When we all set out on our business journey, very few of us start by thinking about how we are going to eventually exit. During the early years the focus is on getting that first sale, then growing the business so that it provides a reasonable financial reward without being too much of a burden on us physically and mentally.
Many of us would simply wish to retire and hand over to the kids, others would like to sell the business for a high value and use the nest egg for a comfortable retirement. Whatever your plans, you have to ensure that when you leave, the business is able to continue operating without you around. There is a saying that if your business can’t run if you aren’t there, then you don’t have a business, you have a job.
Here are some things to think about when thinking about how you will exit your business. If you don’t have these in place, now is the time to start:
Systems and Processes
In order to have grown your business into an asset that can be passed on, you will have needed to introduce systems and processes that your staff can follow so that you haven’t needed to be watching over their shoulder at every turn. This should have been undertaken in your business long before you were making plans to sell in order for you to be able to take time off and know that the business will keep running smoothly. If not, you not only need to get these in place, you probably need a holiday before you are too sick to enjoy one.

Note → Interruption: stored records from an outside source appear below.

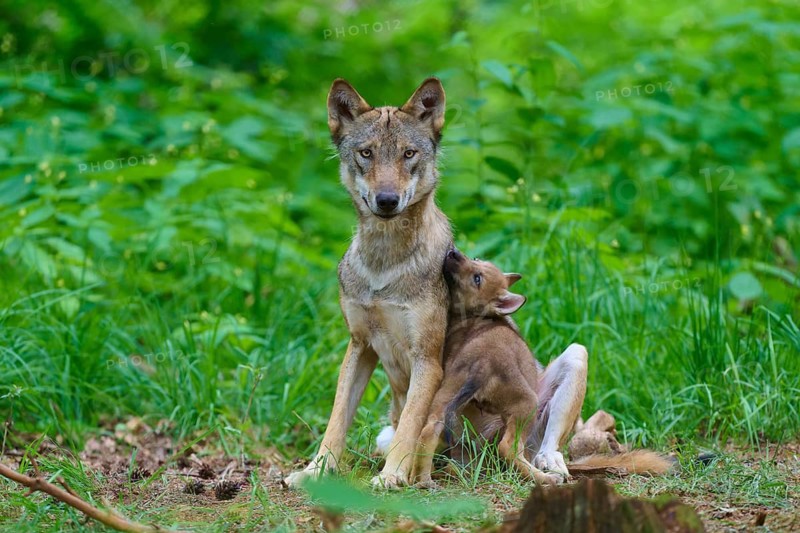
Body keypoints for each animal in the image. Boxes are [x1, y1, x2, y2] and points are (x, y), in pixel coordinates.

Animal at [284, 78, 453, 488]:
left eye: (408, 153)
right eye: (366, 153)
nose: (387, 200)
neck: (383, 267)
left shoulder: (427, 360)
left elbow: (410, 423)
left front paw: (392, 476)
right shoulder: (360, 345)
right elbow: (336, 420)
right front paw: (315, 471)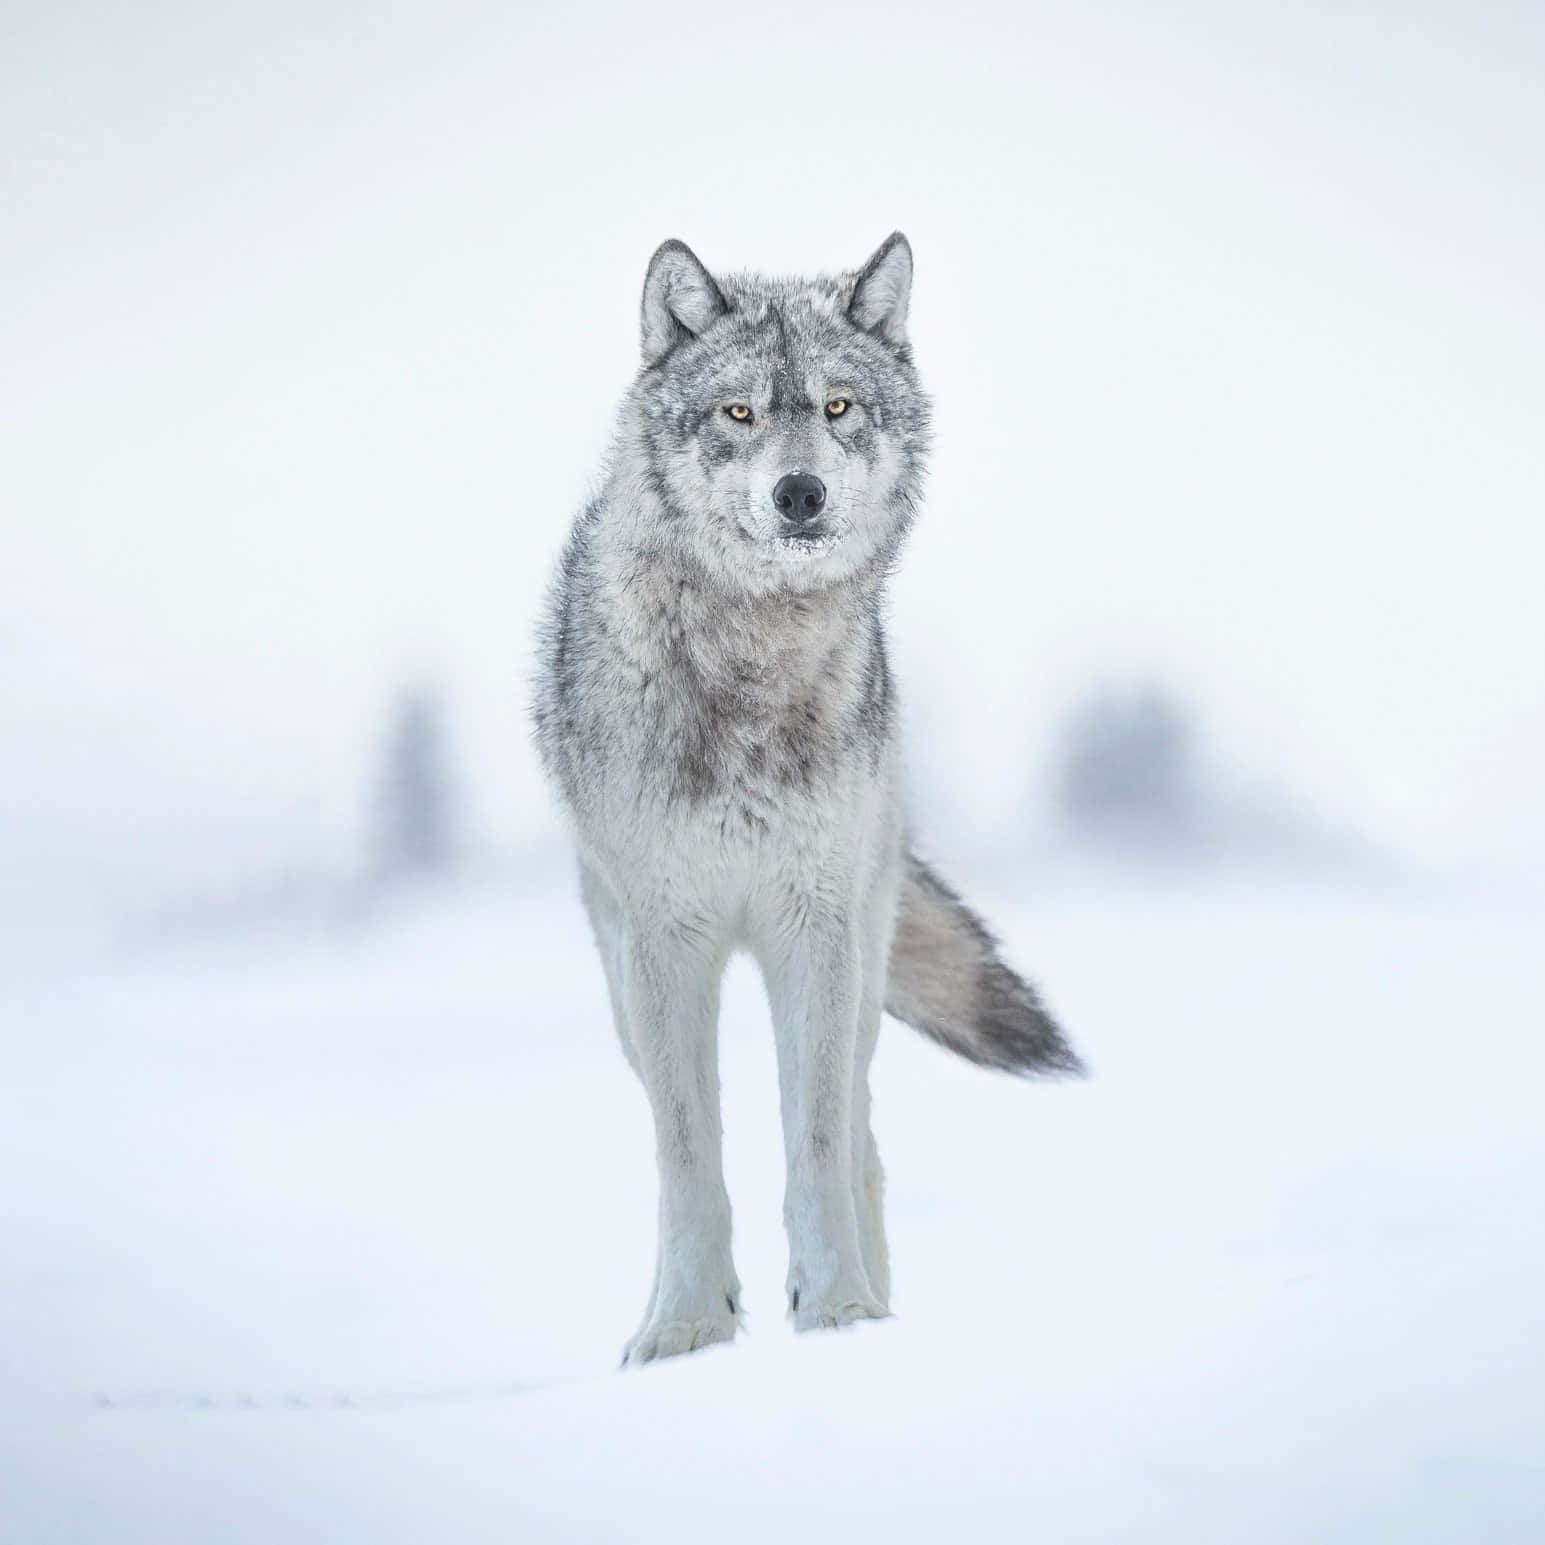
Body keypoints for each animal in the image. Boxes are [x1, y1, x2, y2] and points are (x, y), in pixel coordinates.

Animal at [533, 234, 1083, 1365]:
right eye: (739, 412)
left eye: (836, 407)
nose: (800, 494)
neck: (752, 665)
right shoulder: (667, 945)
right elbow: (687, 1156)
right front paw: (686, 1326)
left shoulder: (813, 932)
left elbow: (819, 1143)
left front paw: (837, 1313)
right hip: (621, 976)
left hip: (861, 961)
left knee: (861, 1132)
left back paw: (877, 1297)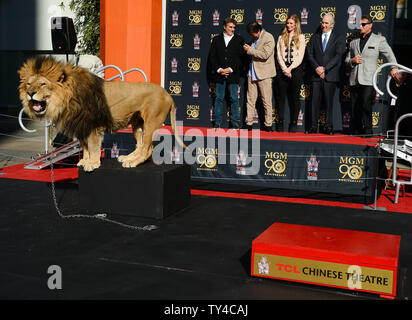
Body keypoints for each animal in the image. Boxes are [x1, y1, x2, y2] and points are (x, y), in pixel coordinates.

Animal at [17, 57, 185, 172]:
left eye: (42, 84)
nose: (30, 93)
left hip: (152, 122)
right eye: (28, 84)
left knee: (147, 148)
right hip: (138, 123)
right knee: (141, 145)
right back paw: (128, 157)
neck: (65, 99)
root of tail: (168, 94)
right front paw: (85, 161)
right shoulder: (81, 127)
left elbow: (93, 147)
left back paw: (133, 162)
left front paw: (93, 164)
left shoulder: (92, 126)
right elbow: (84, 147)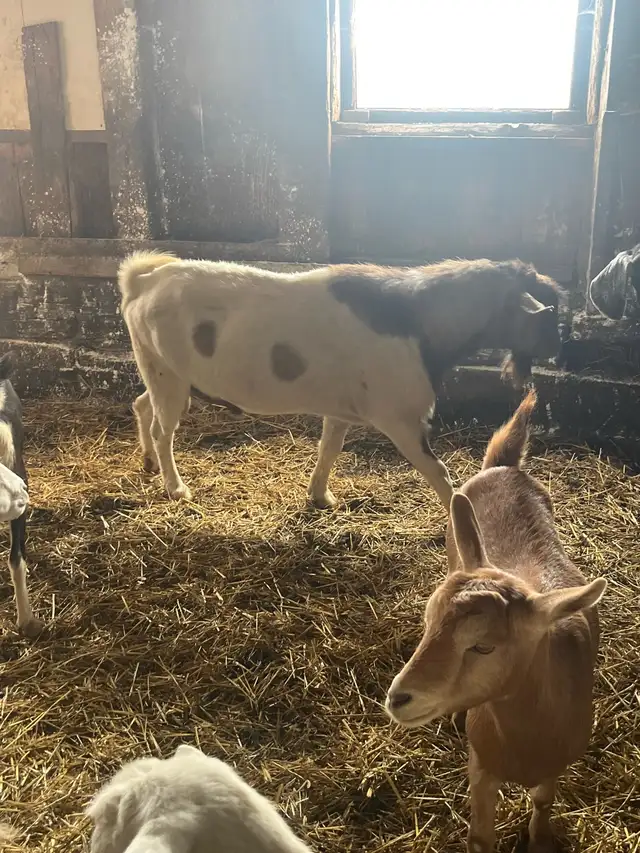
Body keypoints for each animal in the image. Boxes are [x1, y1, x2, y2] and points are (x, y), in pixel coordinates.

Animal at [118, 252, 561, 511]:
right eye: (545, 316)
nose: (559, 345)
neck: (420, 322)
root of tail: (142, 280)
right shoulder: (400, 417)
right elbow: (439, 473)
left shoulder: (341, 409)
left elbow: (329, 448)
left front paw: (321, 496)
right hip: (169, 374)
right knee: (163, 429)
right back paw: (175, 488)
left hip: (156, 368)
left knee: (141, 405)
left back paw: (147, 463)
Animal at [385, 389, 606, 852]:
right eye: (428, 623)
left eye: (483, 646)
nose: (398, 698)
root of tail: (504, 466)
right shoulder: (481, 767)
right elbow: (481, 835)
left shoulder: (554, 766)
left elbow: (543, 802)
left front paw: (540, 839)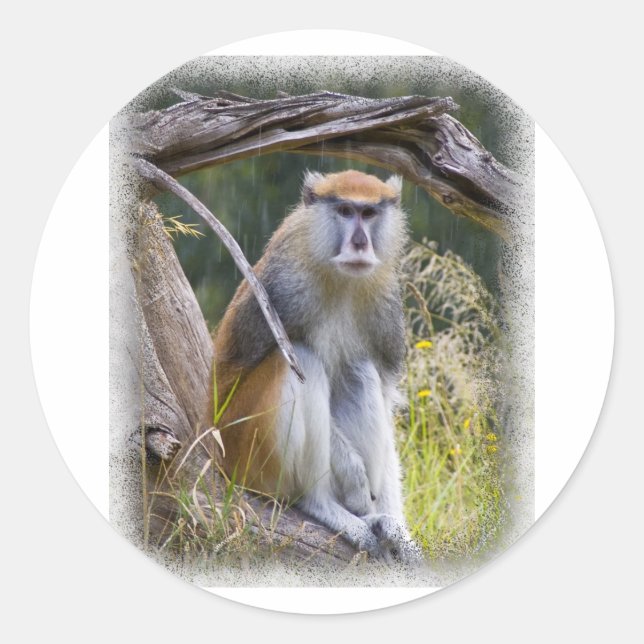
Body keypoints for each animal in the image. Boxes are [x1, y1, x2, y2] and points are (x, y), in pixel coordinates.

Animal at [212, 169, 420, 563]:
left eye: (369, 213)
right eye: (344, 211)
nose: (359, 243)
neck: (341, 278)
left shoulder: (385, 308)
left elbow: (385, 398)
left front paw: (398, 529)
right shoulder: (284, 289)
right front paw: (354, 480)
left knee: (360, 369)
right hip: (244, 452)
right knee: (301, 357)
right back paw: (321, 505)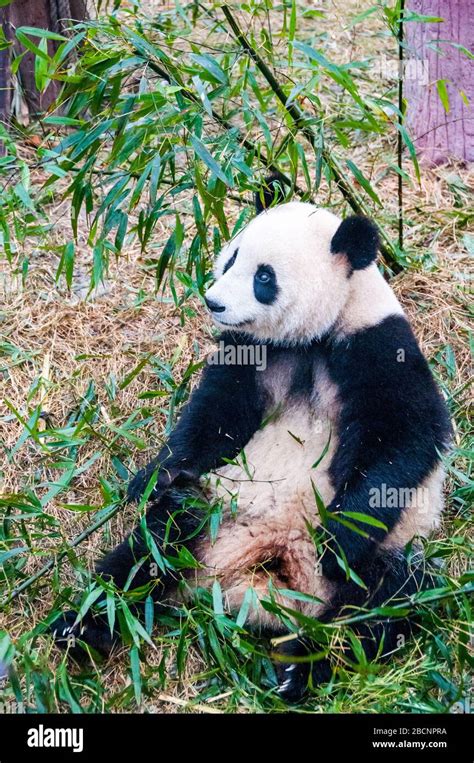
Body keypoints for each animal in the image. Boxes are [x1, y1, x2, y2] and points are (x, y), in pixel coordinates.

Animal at [51, 182, 452, 700]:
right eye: (231, 258)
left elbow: (403, 442)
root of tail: (256, 584)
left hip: (388, 555)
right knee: (154, 543)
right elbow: (215, 418)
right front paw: (150, 476)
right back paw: (84, 626)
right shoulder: (252, 353)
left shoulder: (379, 346)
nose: (214, 302)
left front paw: (337, 541)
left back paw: (300, 668)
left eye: (265, 277)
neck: (317, 333)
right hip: (213, 512)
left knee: (382, 604)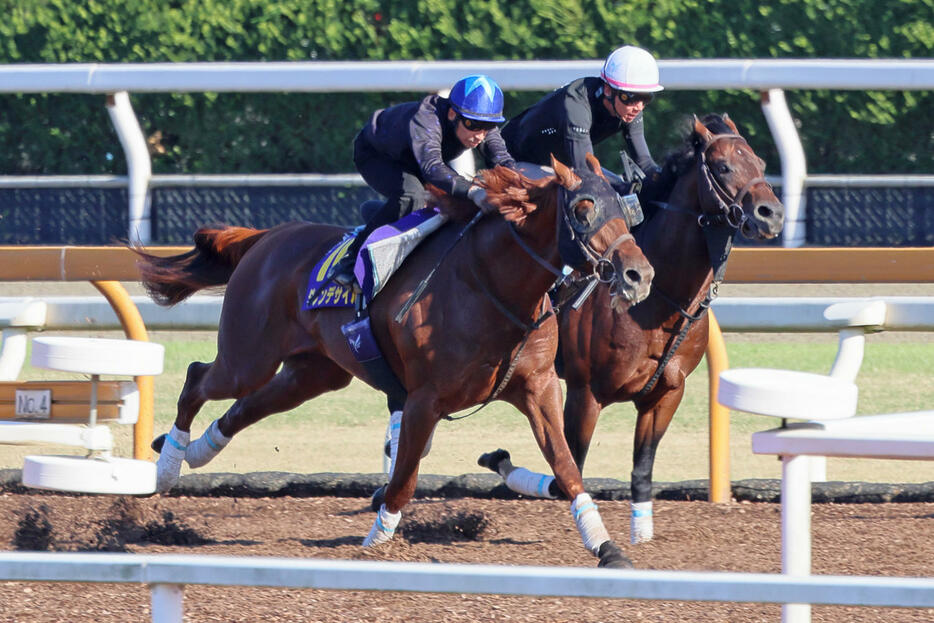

You want the business to be running as efficiently and effectively, and therefore profitably, as possible. Not only will this make the business look more attractive to a prospective buyer, it will also maximise the price you can expect for the sale. Your ego may be telling you that you are the vital cog in the machine that makes it all run smoothly but if a stranger can’t just walk in and operate the business without you there, then you aren’t ready to sell.
This can take a number of years to get set up so get started now.
A saying I like is “If you don’t write it down, it never happened”. The last thing you want is for a new owner to keep calling you while you are on a tropical beach to ask you about every little nuance in the business that is locked away in your head. Make notes of the little things that may help the new owner. Is there a customer that tries to get away with paying on time if you let him? Is there a supplier that will get you out of a bind at short notice if you need materials?
These little things can make the difference between the after-sale period being smooth sailing or rough waters.
Have a chat with your accountant early in the sales process in order to ensure that you grasp the tax implications of how you will deal with the sale proceeds. The earlier you put tax strategies in place the better to ensure that you don’t have to pay more tax than you have to. No accountant worth their salt would suggest tax avoidance but they can work with you to ensure that the tax you pay is fair.